→ PROVIDED DATA:
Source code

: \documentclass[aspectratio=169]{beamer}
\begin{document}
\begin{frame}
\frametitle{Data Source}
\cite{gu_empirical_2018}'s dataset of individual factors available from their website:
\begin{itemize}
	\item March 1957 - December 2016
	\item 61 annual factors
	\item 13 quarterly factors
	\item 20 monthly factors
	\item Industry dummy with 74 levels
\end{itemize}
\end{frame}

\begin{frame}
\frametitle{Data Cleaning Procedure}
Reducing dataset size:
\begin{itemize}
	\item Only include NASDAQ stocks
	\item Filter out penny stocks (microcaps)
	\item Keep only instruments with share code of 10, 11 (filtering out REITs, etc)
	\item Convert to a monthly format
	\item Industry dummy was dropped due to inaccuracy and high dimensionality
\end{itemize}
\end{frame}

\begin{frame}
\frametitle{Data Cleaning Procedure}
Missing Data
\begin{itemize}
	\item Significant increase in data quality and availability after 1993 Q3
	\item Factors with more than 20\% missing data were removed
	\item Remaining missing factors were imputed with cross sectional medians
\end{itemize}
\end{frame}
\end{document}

→ DIRECTIVE: Each line of the listing should be echoed back exactly.

→ REPLY:
Source code

: \documentclass[aspectratio=169]{beamer}
\begin{document}
\begin{frame}
\frametitle{Data Source}
\cite{gu_empirical_2018}'s dataset of individual factors available from their website:
\begin{itemize}
	\item March 1957 - December 2016
	\item 61 annual factors
	\item 13 quarterly factors
	\item 20 monthly factors
	\item Industry dummy with 74 levels
\end{itemize}
\end{frame}

\begin{frame}
\frametitle{Data Cleaning Procedure}
Reducing dataset size:
\begin{itemize}
	\item Only include NASDAQ stocks
	\item Filter out penny stocks (microcaps)
	\item Keep only instruments with share code of 10, 11 (filtering out REITs, etc)
	\item Convert to a monthly format
	\item Industry dummy was dropped due to inaccuracy and high dimensionality
\end{itemize}
\end{frame}

\begin{frame}
\frametitle{Data Cleaning Procedure}
Missing Data
\begin{itemize}
	\item Significant increase in data quality and availability after 1993 Q3
	\item Factors with more than 20\% missing data were removed
	\item Remaining missing factors were imputed with cross sectional medians
\end{itemize}
\end{frame}
\end{document}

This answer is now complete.